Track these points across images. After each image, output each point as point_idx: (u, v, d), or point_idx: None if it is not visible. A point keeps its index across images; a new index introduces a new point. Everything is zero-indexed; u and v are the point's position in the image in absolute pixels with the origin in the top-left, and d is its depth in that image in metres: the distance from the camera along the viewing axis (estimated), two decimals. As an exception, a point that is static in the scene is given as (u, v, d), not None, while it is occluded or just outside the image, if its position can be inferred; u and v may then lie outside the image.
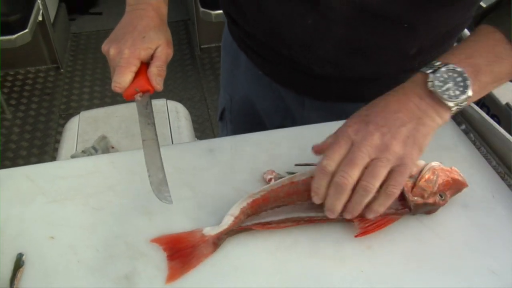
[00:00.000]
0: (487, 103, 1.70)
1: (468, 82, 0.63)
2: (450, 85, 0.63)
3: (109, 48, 0.79)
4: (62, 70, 3.32)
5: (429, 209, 0.72)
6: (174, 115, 1.68)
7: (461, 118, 0.90)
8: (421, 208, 0.71)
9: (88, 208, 0.76)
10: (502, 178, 0.80)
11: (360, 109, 0.68)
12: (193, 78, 3.20)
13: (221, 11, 2.89)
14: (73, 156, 1.45)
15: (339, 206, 0.65)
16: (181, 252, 0.69)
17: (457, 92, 0.63)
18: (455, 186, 0.73)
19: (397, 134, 0.63)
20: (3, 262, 0.69)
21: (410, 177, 0.70)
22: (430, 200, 0.71)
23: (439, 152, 0.84)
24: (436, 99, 0.64)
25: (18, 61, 3.24)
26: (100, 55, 3.52)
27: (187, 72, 3.26)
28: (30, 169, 0.84)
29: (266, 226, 0.70)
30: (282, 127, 1.01)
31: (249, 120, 1.13)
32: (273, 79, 1.00)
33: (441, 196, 0.71)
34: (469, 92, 0.63)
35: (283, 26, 0.87)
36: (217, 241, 0.69)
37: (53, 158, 2.57)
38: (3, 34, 2.52)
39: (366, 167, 0.63)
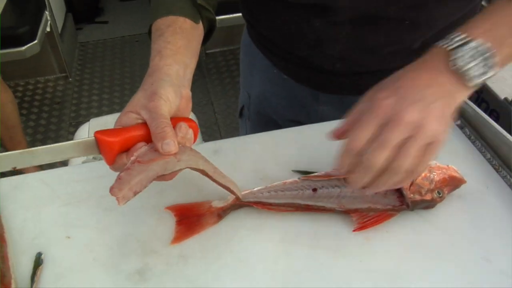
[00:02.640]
0: (486, 98, 1.72)
1: (496, 59, 0.60)
2: (473, 64, 0.60)
3: None
4: (70, 79, 3.38)
5: (426, 205, 0.76)
6: (181, 119, 1.72)
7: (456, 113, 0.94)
8: (419, 205, 0.75)
9: (101, 209, 0.80)
10: (497, 171, 0.83)
11: (387, 79, 0.63)
12: (199, 83, 3.25)
13: (225, 16, 2.94)
14: (84, 162, 1.49)
15: (363, 183, 0.63)
16: (189, 219, 0.76)
17: (481, 71, 0.60)
18: (453, 183, 0.77)
19: (433, 110, 0.59)
20: (24, 261, 0.73)
21: None
22: (427, 197, 0.74)
23: (435, 147, 0.87)
24: (460, 78, 0.61)
25: (27, 71, 3.30)
26: (107, 62, 3.59)
27: (193, 77, 3.29)
28: (44, 174, 0.89)
29: (266, 206, 0.76)
30: (297, 123, 1.06)
31: (265, 117, 1.17)
32: (288, 76, 1.05)
33: (438, 193, 0.75)
34: (493, 71, 0.61)
35: (292, 29, 0.92)
36: (222, 213, 0.76)
37: (64, 165, 2.61)
38: (12, 46, 2.58)
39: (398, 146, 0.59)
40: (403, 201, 0.74)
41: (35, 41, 2.65)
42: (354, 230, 0.73)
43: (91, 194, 0.83)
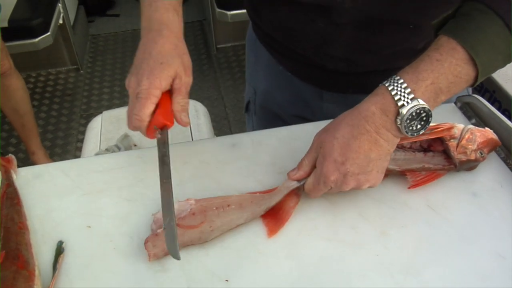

━━━━

Leave every picture out, and reproduce exactly the lines from the line bearing "12: (193, 78, 3.20)" through the closing line of the material above.

WRITTEN ANSWER.
12: (193, 78, 3.20)
13: (221, 11, 2.89)
14: (73, 156, 1.45)
15: (339, 206, 0.65)
16: (181, 252, 0.69)
17: (457, 92, 0.63)
18: (455, 186, 0.73)
19: (397, 134, 0.63)
20: (3, 262, 0.69)
21: (410, 177, 0.70)
22: (430, 200, 0.71)
23: (439, 152, 0.84)
24: (436, 99, 0.64)
25: (18, 61, 3.24)
26: (100, 55, 3.52)
27: (187, 72, 3.26)
28: (30, 169, 0.84)
29: (266, 226, 0.70)
30: (282, 127, 1.01)
31: (249, 120, 1.13)
32: (273, 79, 1.00)
33: (441, 196, 0.71)
34: (469, 92, 0.63)
35: (283, 26, 0.87)
36: (217, 241, 0.69)
37: (53, 158, 2.57)
38: (3, 34, 2.52)
39: (366, 167, 0.63)
[00:02.640]
0: (486, 98, 1.72)
1: (496, 59, 0.60)
2: (473, 64, 0.60)
3: None
4: (70, 79, 3.38)
5: (426, 205, 0.76)
6: (181, 119, 1.72)
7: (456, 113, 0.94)
8: (419, 205, 0.75)
9: (101, 209, 0.80)
10: (497, 171, 0.83)
11: (387, 79, 0.63)
12: (199, 83, 3.25)
13: (225, 16, 2.94)
14: (84, 162, 1.49)
15: (363, 183, 0.63)
16: (189, 219, 0.76)
17: (481, 71, 0.60)
18: (453, 183, 0.77)
19: (433, 110, 0.59)
20: (24, 261, 0.73)
21: None
22: (427, 197, 0.74)
23: (435, 147, 0.87)
24: (460, 78, 0.61)
25: (27, 71, 3.30)
26: (107, 62, 3.59)
27: (193, 77, 3.29)
28: (44, 174, 0.89)
29: (266, 206, 0.76)
30: (297, 123, 1.06)
31: (265, 117, 1.17)
32: (288, 76, 1.05)
33: (438, 193, 0.75)
34: (493, 71, 0.61)
35: (292, 29, 0.92)
36: (222, 213, 0.76)
37: (64, 165, 2.61)
38: (12, 46, 2.58)
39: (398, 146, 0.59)
40: (403, 201, 0.74)
41: (35, 41, 2.65)
42: (354, 230, 0.73)
43: (91, 194, 0.83)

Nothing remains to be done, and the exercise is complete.